3) General or specific power of attorney
Unlike a health-care directive, a general power of attorney addresses your clients’ property and financial affairs. This document can be effective as soon as it’s signed or, in some provinces, upon incapacity (sometimes known as a ‘springing power of attorney’). Through this document, clients designate an authorized representative, known as an ‘attorney’ to act on their behalf. A power of attorney can also be specific, meaning that it deals with one very specific power or is limited in time.
“This document is typically used when clients are unable to handle their own affairs, although they’re effective immediately upon execution, unless it’s a ‘springing power of attorney’. It can provide an attorney with great power over a client’s property and financial affairs,” says Thorne. “Although an attorney is required to act in a client’s best interests, clients need to choose someone they trust fully. Snowbirds may choose to appoint one or more of their children to act on their behalf while they’re out of the country. Or there may be clients who want to limit the attorney to certain events, such as selling their house or accessing investments in case of an emergency.”
4) Marriage or cohabitation contract
Each province has its own matrimonial property laws that apply to married couples in the absence of an agreement. A marriage contract can set out the rights and obligations of each spouse with respect to division of assets upon marriage breakdown or death.
For some clients, separation or divorce in their younger years means they’ll experience retirement with a new spouse, often a common-law partner. Because unmarried common-law partners typically have little protection from provincial marital property laws, clients living common-law may want to consider a cohabitation agreement to set out the financial terms and conditions of their relationship.
“In many relationships, people combine their assets.
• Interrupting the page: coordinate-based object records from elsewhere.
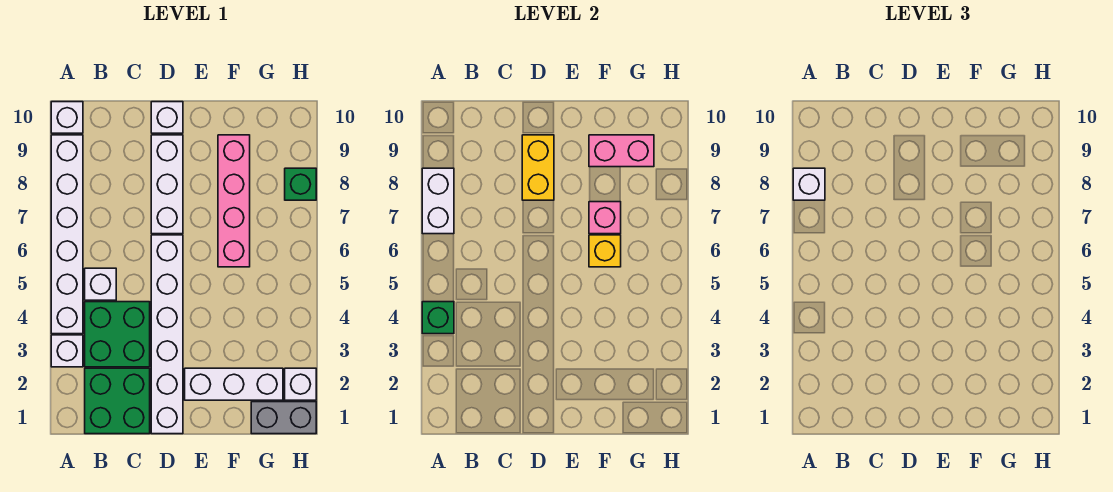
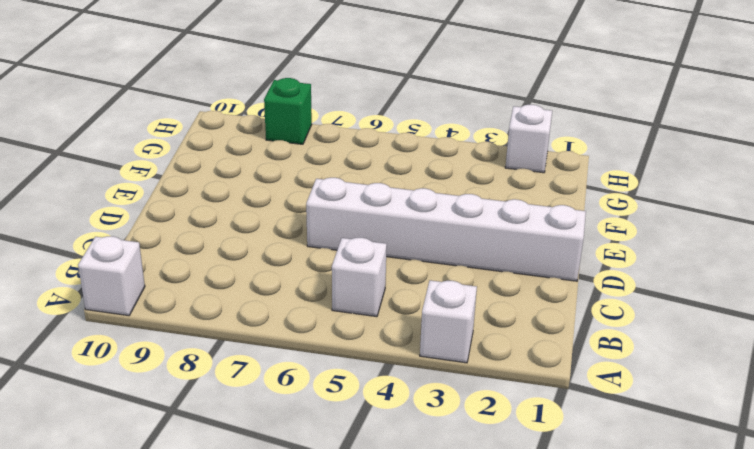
none -> white 1x6 brick [51,135,83,334]
none -> green 2x2 brick [85,368,150,434]
none -> green 2x2 brick [85,302,150,367]

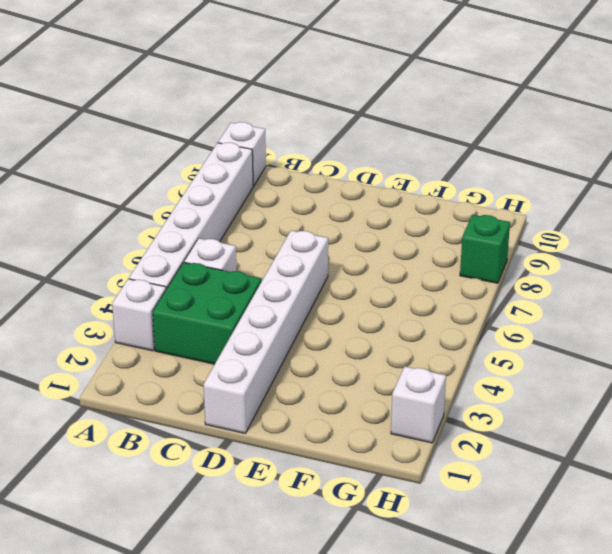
none -> green 2x2 brick [85,368,150,434]
none -> white 1x3 brick [151,135,183,234]
none -> white 1x1 brick [151,102,183,133]

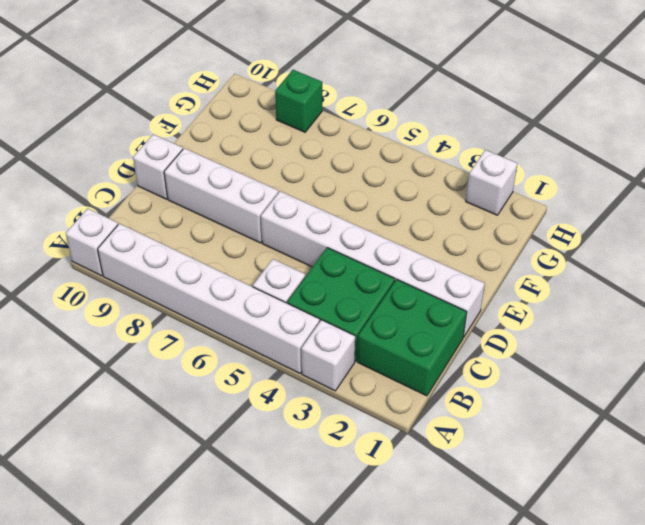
none -> white 1x3 brick [185,368,283,400]
none -> pink 1x4 brick [218,135,250,267]
none -> grey 1x2 brick [251,402,316,434]

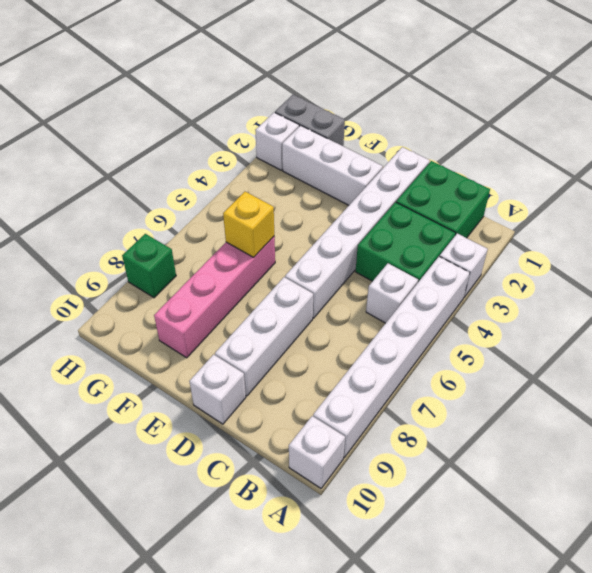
none -> green 1x1 brick [422,302,454,334]
none -> white 1x2 brick [422,168,454,234]
none -> yellow 1x2 brick [522,135,554,200]

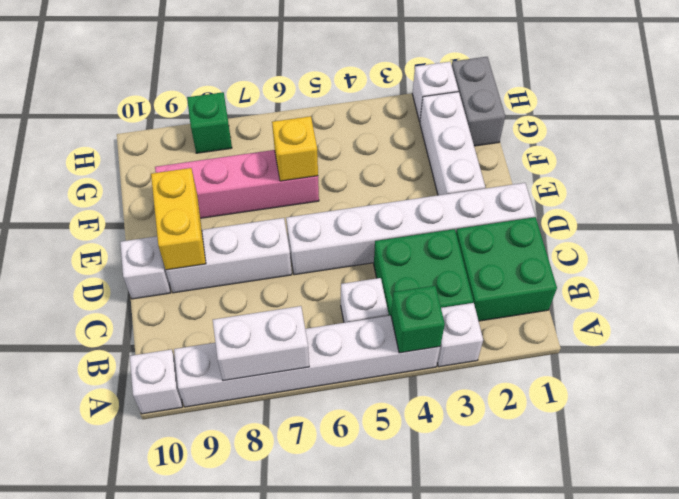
yellow 1x2 brick [151,168,206,270] -> yellow 1x2 brick turned to [522,135,554,200]
none -> pink 1x1 brick [589,202,621,234]
none -> pink 1x2 brick [589,135,654,167]
none -> white 1x1 brick [793,168,825,200]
If clients wish to protect specific property or interests, a marriage contract for married couples or cohabitation agreement for unmarried couples, can assist in setting out the specific terms or division they agreed on,” says Thorne. “In particular, when a common-law partner dies, without a formal agreement in place, how can you definitively and fairly determine who owns various assets?”
5) Acknowledgement of debt or promissory note
Clients who lend money to children or other family members may want the borrower to sign an acknowledgement of debt or promissory note so the loan isn’t lost or overlooked if the client dies. This type of document doesn’t necessarily have to be drafted by a lawyer, but having it drawn and notarized can formalize the agreement as proof for the executor.
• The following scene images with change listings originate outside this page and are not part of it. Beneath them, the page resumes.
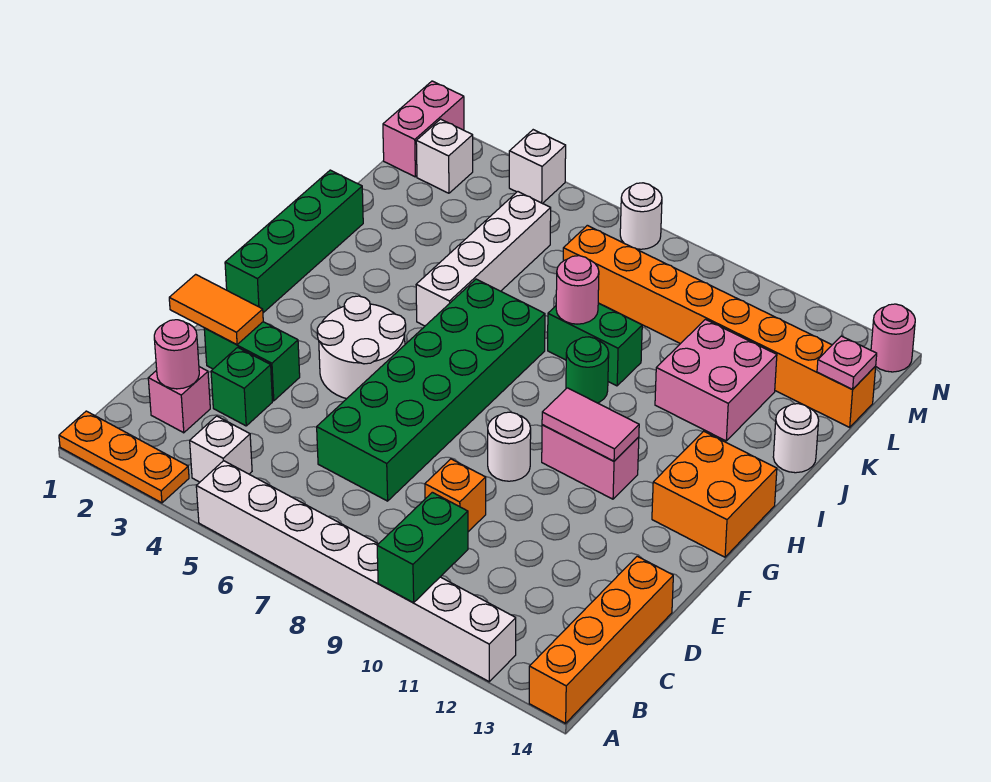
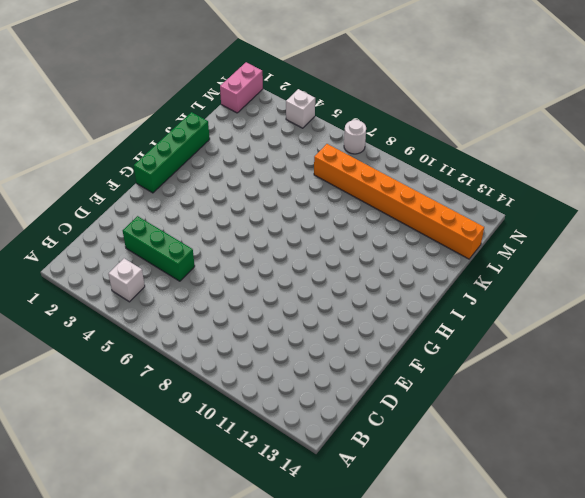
green 1x3 brick [123,216,195,281] -> green 1x1 brick [211,347,272,426]
none -> orange 1x3 plate [59,411,189,503]
none -> white 1x8 brick [196,461,516,682]
none -> orange 1x4 brick [529,556,673,723]
none -> pink 1x1 brick [148,367,210,433]

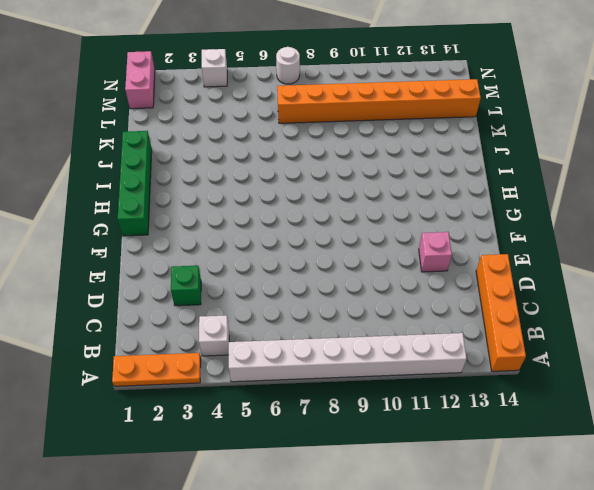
pink 1x1 brick [419,232,452,272] -> pink 1x1 brick moved to [148,367,210,433]
none -> green 2x6 brick [317,279,545,501]
none -> orange 1x1 brick [425,459,486,532]
none -> green 1x2 brick [204,322,300,401]
none -> white 2x2 round brick [317,296,406,399]

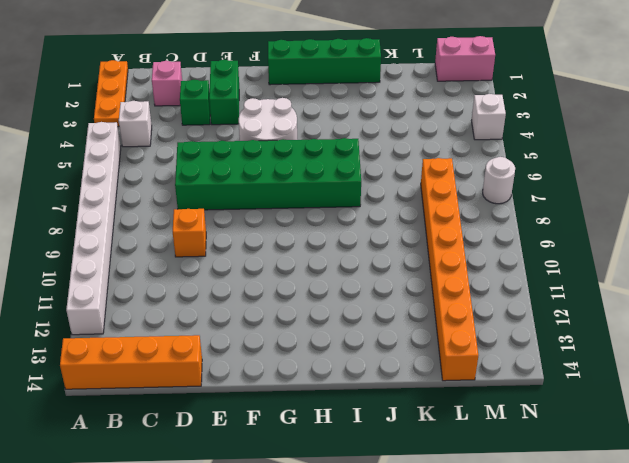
none -> white 1x1 round brick [488,412,531,481]
none -> pink 1x2 brick [542,425,639,499]
none -> orange 2x2 brick [652,431,777,557]
none -> white 1x4 brick [416,192,551,326]

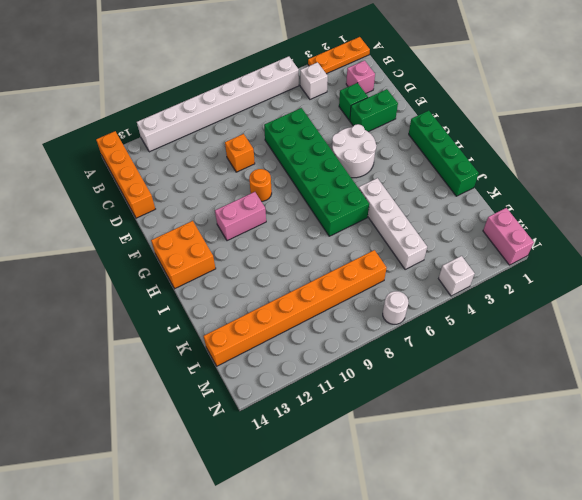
orange 1x1 round brick [249,169,272,201] -> white 1x1 round brick [488,412,531,481]
none -> green 1x1 round brick [566,337,609,403]
none -> green 1x2 brick [548,303,642,386]
none -> pink 2x2 brick [655,319,777,441]
none -> white 1x1 round brick [773,404,819,473]

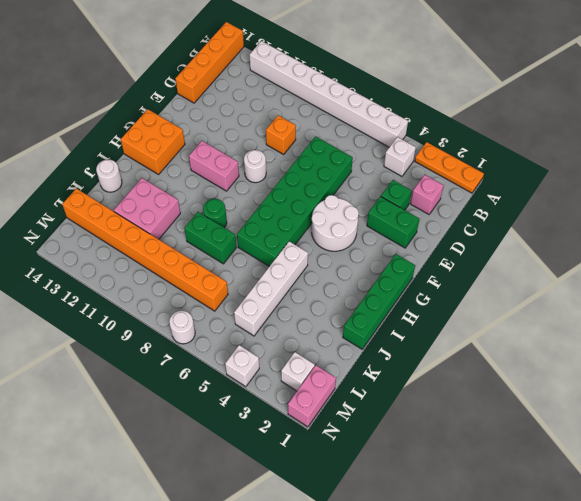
none -> pink 1x1 round brick [871,304,915,372]
none -> green 1x2 brick [377,492,468,603]
none -> pink 1x1 round brick [154,320,199,389]
none -> orange 1x2 tile [169,274,263,345]

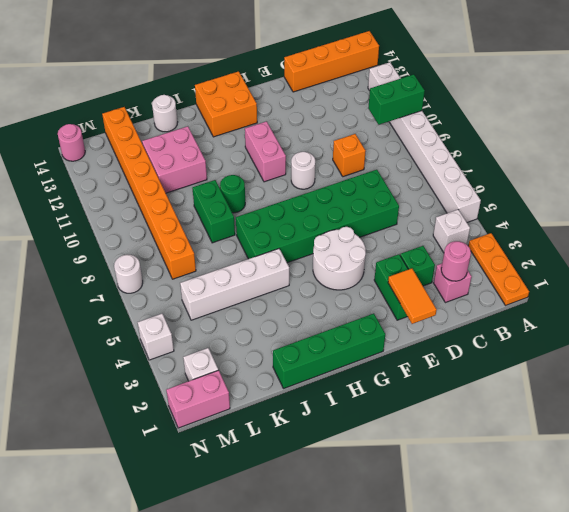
none -> pink 1x2 tile [542,388,639,461]
none -> pink 1x1 round brick [556,256,599,324]
none -> pink 1x1 plate [817,336,877,389]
“Some clients will include reference to a debt in their will. However, debt can be paid and circumstances can change,” says Thorne. “With a signed acknowledgement of debt or promissory note, the executor can confirm the amount outstanding and collect the debt on behalf of the estate more easily.”
6) Inventory of property
For soon-to-retire clients, Thorne recommends an inventory of assets or property. Although not a formal legal document, an inventory of property, in conjunction with a client’s other estate documents, can make it easier for an executor or attorney to carry out their respective duties.
“This is a good place for clients to identify the financial institutions where their assets are located. They can record the numbers of any life insurance contracts they have in force,” says Thorne. “I also recommend including contact information for a client’s lawyer, accountant, financial advisor and other people who can assist the executor or attorney in easily settling the estate or handling financial affairs. Sun Life’s financial organizer can help clients document all this information. Keeping a copy with their will can assist their executor in carrying out their duties.”